The growing intolerance and extremism in Pakistani society is quite evident from increasing incidents of “mob justice.” On August 3, three alleged robbers were tortured to death in a village near Pakistan’s city of Faisalabad.

According to the Express Tribune newspaper in Pakistan, about 70 villagers equipped with all sorts of weapons including pistols, rifles, hockey sticks and iron-rods, rushed to encircle Mr Imdad’s house where the robbers had held the entire family hostage.
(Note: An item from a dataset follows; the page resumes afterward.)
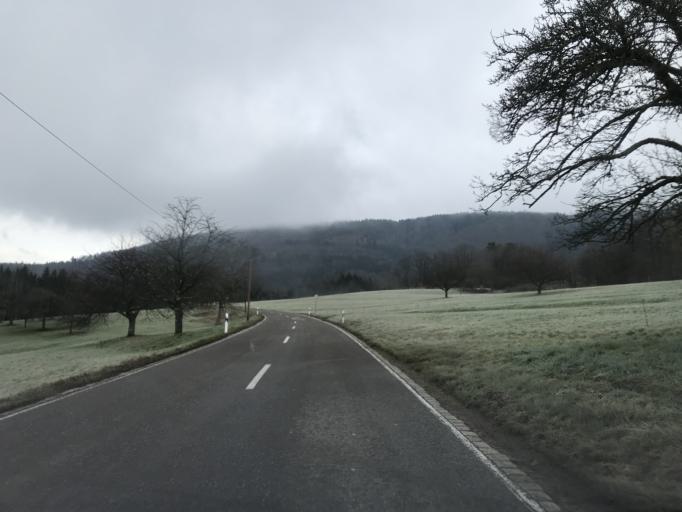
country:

“As soon as the armed bandits emerged they threatened the villagers and demanded safe passage. However, they were swiftly overpowered by the villagers who reportedly snatched their guns. The mob gave the bandits a severe thrashing during which the bandits cried for help and apologised but none paid any heed. Several villagers also fired at the dacoits inflicting bullet injuries and profuse bleeding”, reports the newspaper.

The fact should be kept in mind that this is not the first incident of this kind. Earlier in July this year, enraged people of Langerkhel Hindal village, near Lakki Marwat city of Pakistan’s Khyber-Pakhtunkhwa province, had also killed an alleged robber who had barged into a house along with two other accomplices. The incident was reported by Dawn newspaper.
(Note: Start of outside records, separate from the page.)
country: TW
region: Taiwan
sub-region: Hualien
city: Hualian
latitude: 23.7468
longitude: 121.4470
However, the incident which attracted widespread condemnation from within the country and abroad was the Sialkot lynching in August 2010. Two brothers were tortured to death by an angry mob amid the presence of the police and the whole world saw this as the incident was recorded through mobile cameras by people present at the scene. The videos were available on Youtube and other online websites with people also sharing these through social networks such as Facebook.

Undoubtedly, such incidents of “mob justice” highlight a growing tendency of extremism and violence among people of Pakistan and demand prompt action by those at the helm to ensure the rule of law in the country.